Turtle shell-inspired exosuit with large output, model-based torque estimation, and load compensation

Abstract

Pneumatic soft actuators have emerged as a promising technology in wearable robotics. However, their insufficient output force, bulky size, or lack of precise force control usually limits their wearable applications. In this paper, we present a bio-inspired exosuit for elbow assistance that mimics the morphology and functionality of a turtle shell. Mathematical models are established to characterize the force output of the actuators and predict the output torque of the exosuit. Subsequently, a model-based feedback torque control is proposed to compensate for the carrying load. Experimental validation is conducted to verify force-extension characteristics and the exosuit's output assistive torque. The experiment validates the effectiveness of the load compensation control.
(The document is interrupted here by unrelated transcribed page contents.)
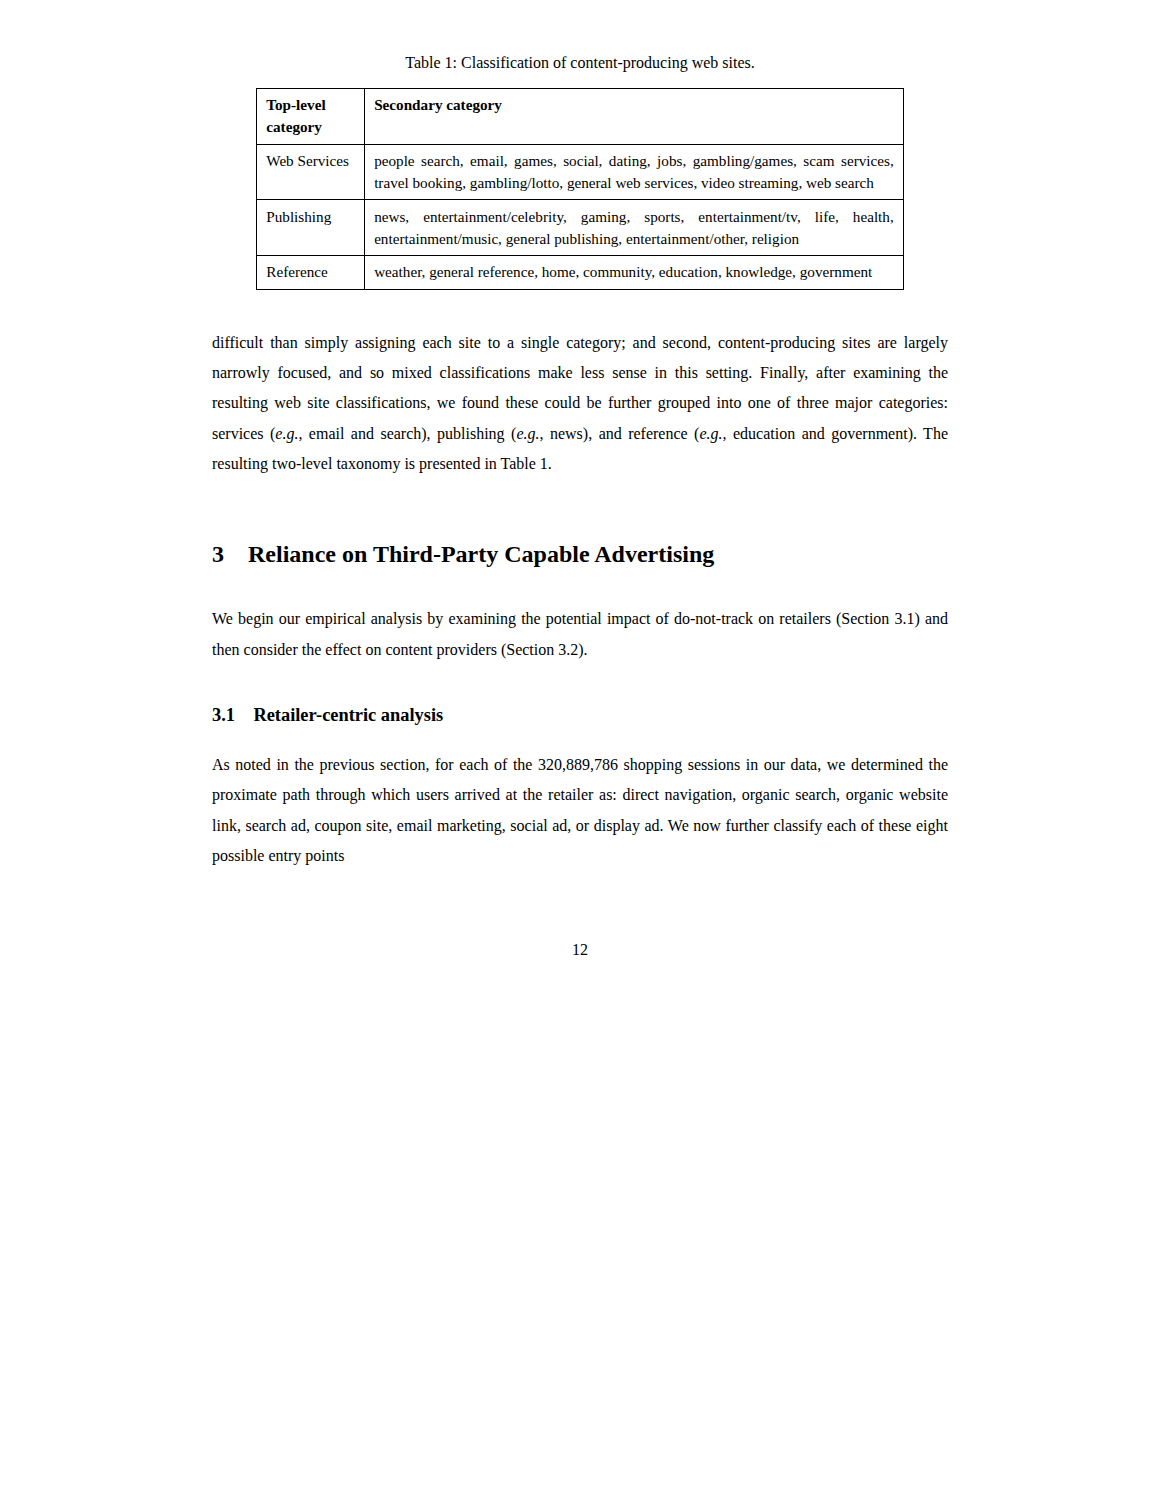Table 1: Classification of content-producing web sites.
| Top-level category | Secondary category |
| --- | --- |
| Web Services | people search, email, games, social, dating, jobs, gambling/games, scam services, travel booking, gambling/lotto, general web services, video streaming, web search |
| Publishing | news, entertainment/celebrity, gaming, sports, entertainment/tv, life, health, entertainment/music, general publishing, entertainment/other, religion |
| Reference | weather, general reference, home, community, education, knowledge, government |
difficult than simply assigning each site to a single category; and second, content-producing sites are largely narrowly focused, and so mixed classifications make less sense in this setting. Finally, after examining the resulting web site classifications, we found these could be further grouped into one of three major categories: services (e.g., email and search), publishing (e.g., news), and reference (e.g., education and government). The resulting two-level taxonomy is presented in Table 1.
3 Reliance on Third-Party Capable Advertising
We begin our empirical analysis by examining the potential impact of do-not-track on retailers (Section 3.1) and then consider the effect on content providers (Section 3.2).
3.1 Retailer-centric analysis
As noted in the previous section, for each of the 320,889,786 shopping sessions in our data, we determined the proximate path through which users arrived at the retailer as: direct navigation, organic search, organic website link, search ad, coupon site, email marketing, social ad, or display ad. We now further classify each of these eight possible entry points
12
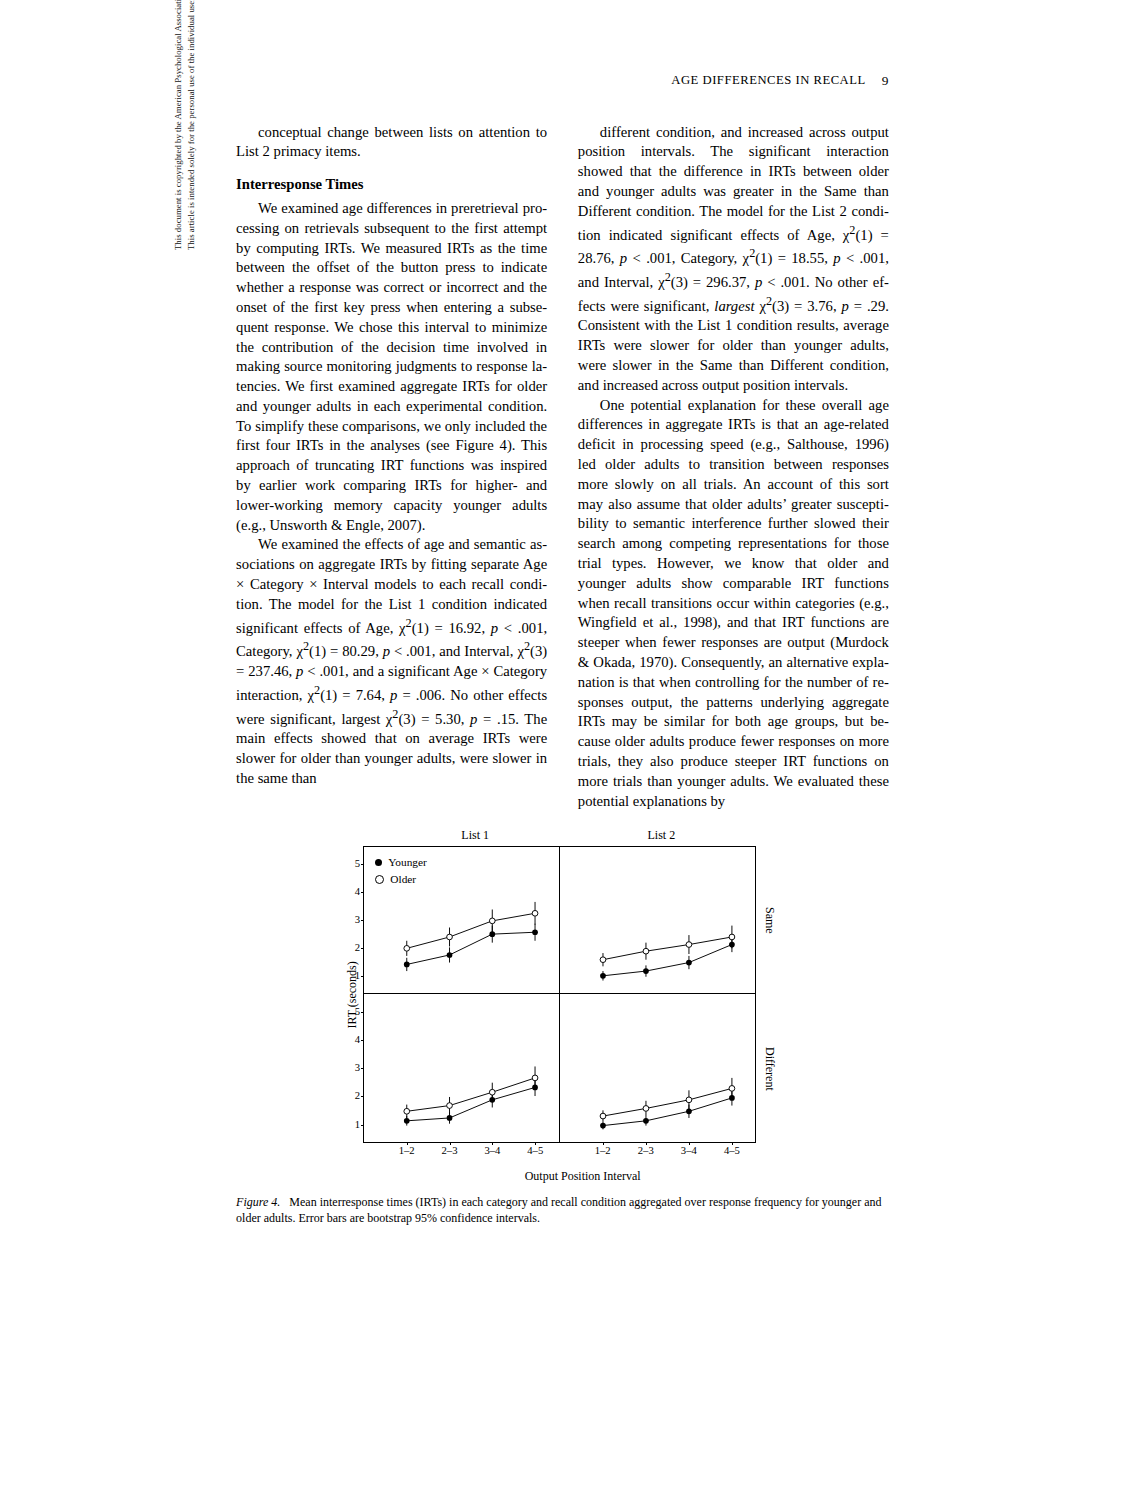9 AGE DIFFERENCES IN RECALL
This document is copyrighted by the American Psychological Association or one of its allied publishers.
This article is intended solely for the personal use of the individual user and is not to be disseminated broadly.
conceptual change between lists on attention to List 2 primacy items.
Interresponse Times
We examined age differences in preretrieval processing on retrievals subsequent to the first attempt by computing IRTs. We measured IRTs as the time between the offset of the button press to indicate whether a response was correct or incorrect and the onset of the first key press when entering a subsequent response. We chose this interval to minimize the contribution of the decision time involved in making source monitoring judgments to response latencies. We first examined aggregate IRTs for older and younger adults in each experimental condition. To simplify these comparisons, we only included the first four IRTs in the analyses (see Figure 4). This approach of truncating IRT functions was inspired by earlier work comparing IRTs for higher- and lower-working memory capacity younger adults (e.g., Unsworth & Engle, 2007).
We examined the effects of age and semantic associations on aggregate IRTs by fitting separate Age × Category × Interval models to each recall condition. The model for the List 1 condition indicated significant effects of Age, χ2(1) = 16.92, p < .001, Category, χ2(1) = 80.29, p < .001, and Interval, χ2(3) = 237.46, p < .001, and a significant Age × Category interaction, χ2(1) = 7.64, p = .006. No other effects were significant, largest χ2(3) = 5.30, p = .15. The main effects showed that on average IRTs were slower for older than younger adults, were slower in the same than
different condition, and increased across output position intervals. The significant interaction showed that the difference in IRTs between older and younger adults was greater in the Same than Different condition. The model for the List 2 condition indicated significant effects of Age, χ2(1) = 28.76, p < .001, Category, χ2(1) = 18.55, p < .001, and Interval, χ2(3) = 296.37, p < .001. No other effects were significant, largest χ2(3) = 3.76, p = .29. Consistent with the List 1 condition results, average IRTs were slower for older than younger adults, were slower in the Same than Different condition, and increased across output position intervals.
One potential explanation for these overall age differences in aggregate IRTs is that an age-related deficit in processing speed (e.g., Salthouse, 1996) led older adults to transition between responses more slowly on all trials. An account of this sort may also assume that older adults’ greater susceptibility to semantic interference further slowed their search among competing representations for those trial types. However, we know that older and younger adults show comparable IRT functions when recall transitions occur within categories (e.g., Wingfield et al., 1998), and that IRT functions are steeper when fewer responses are output (Murdock & Okada, 1970). Consequently, an alternative explanation is that when controlling for the number of responses output, the patterns underlying aggregate IRTs may be similar for both age groups, but because older adults produce fewer responses on more trials, they also produce steeper IRT functions on more trials than younger adults. We evaluated these potential explanations by
List 1 List 2
IRT (seconds)
Younger
Older
5
4
3
2
1
Same
5
4
3
2
1
1–2
2–3
3–4
4–5
1–2
2–3
3–4
4–5
Different
Output Position Interval
Figure 4. Mean interresponse times (IRTs) in each category and recall condition aggregated over response frequency for younger and older adults. Error bars are bootstrap 95% confidence intervals.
Electromyographic (EMG) measurements of upper limb muscles are analyzed in elbow assistance tests by human subjects. The proposed exosuit generates a maximum output torque of 82 Nm under 250 kPa air supply. The closed-loop torque control achieves constant load compensation with a root mean square error (RMSE) of 0.77 N. The EMG results indicate a 38.4% average reduction of muscle activation under a 2.5 kg weight lifting. The turtle shell-inspired exosuit design is verified in terms of large output torque, high compactness, and accurate model. The new exosuit demonstrates a promising potential for industrial and medical applications.